● Exercise aim: In the records that follow, find each line with the word "number" and copy it.

###

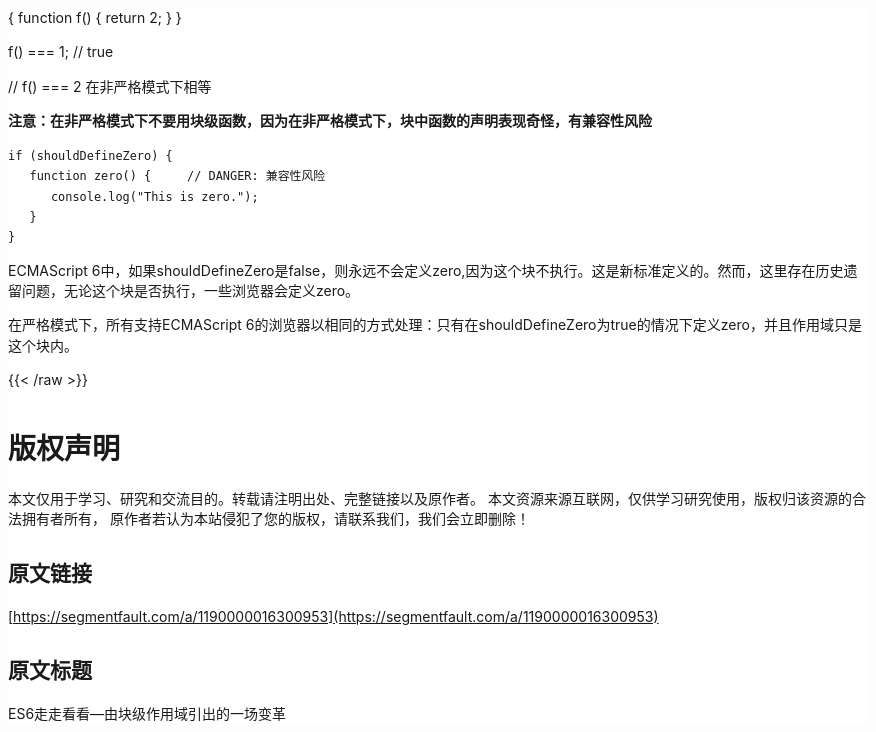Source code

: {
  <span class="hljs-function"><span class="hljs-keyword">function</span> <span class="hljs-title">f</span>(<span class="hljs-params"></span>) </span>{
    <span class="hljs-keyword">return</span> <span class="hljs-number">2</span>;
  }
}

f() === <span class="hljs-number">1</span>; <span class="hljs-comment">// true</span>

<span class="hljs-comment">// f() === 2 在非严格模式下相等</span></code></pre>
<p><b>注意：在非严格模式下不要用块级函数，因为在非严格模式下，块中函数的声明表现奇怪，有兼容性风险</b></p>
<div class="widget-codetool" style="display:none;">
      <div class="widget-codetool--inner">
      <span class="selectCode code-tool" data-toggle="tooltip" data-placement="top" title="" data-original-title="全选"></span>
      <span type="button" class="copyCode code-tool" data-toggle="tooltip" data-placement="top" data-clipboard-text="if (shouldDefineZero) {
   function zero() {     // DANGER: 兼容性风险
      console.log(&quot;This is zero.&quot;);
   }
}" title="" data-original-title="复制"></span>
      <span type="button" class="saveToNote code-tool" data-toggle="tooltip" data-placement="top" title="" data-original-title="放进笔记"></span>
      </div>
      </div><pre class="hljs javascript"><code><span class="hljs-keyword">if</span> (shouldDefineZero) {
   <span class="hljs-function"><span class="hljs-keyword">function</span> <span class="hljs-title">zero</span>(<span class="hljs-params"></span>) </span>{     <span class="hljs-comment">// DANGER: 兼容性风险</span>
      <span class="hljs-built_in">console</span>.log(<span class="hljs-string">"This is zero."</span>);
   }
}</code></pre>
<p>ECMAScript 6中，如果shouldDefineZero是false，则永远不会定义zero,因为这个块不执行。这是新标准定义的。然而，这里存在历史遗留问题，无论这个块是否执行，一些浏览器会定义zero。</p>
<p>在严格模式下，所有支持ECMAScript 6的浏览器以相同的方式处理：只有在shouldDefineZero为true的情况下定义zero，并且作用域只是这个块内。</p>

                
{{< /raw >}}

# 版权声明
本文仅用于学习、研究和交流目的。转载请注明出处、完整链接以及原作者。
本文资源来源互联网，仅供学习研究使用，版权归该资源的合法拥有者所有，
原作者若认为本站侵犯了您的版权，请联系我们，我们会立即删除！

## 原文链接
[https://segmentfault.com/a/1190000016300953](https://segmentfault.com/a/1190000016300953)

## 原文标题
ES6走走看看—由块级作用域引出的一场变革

###

● Exercise result:
    <span class="hljs-keyword">return</span> <span class="hljs-number">2</span>;
f() === <span class="hljs-number">1</span>; <span class="hljs-comment">// true</span>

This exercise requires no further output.